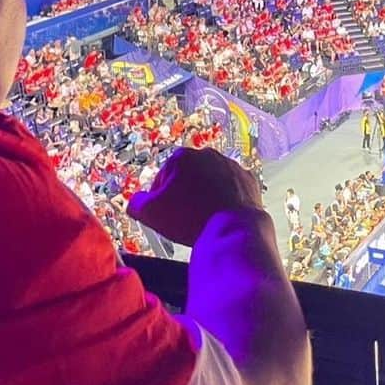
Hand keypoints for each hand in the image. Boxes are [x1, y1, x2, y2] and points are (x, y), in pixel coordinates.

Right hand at [128, 147, 263, 245]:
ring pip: (211, 181)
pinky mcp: (248, 179)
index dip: (160, 197)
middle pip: (188, 176)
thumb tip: (136, 202)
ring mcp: (231, 166)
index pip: (163, 177)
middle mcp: (209, 155)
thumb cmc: (189, 218)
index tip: (163, 212)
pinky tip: (221, 216)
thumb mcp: (150, 213)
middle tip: (181, 216)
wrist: (232, 229)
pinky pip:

———

• _Exercise prompt_: Among the records, find every line holding the word "hand" and copy it.

• _Solution_:
Hand keypoints for each hand in the image. Boxes are [x1, y1, x2, y2] and points are (x, y), in pixel coordinates.
Right hand at [128, 147, 263, 245]:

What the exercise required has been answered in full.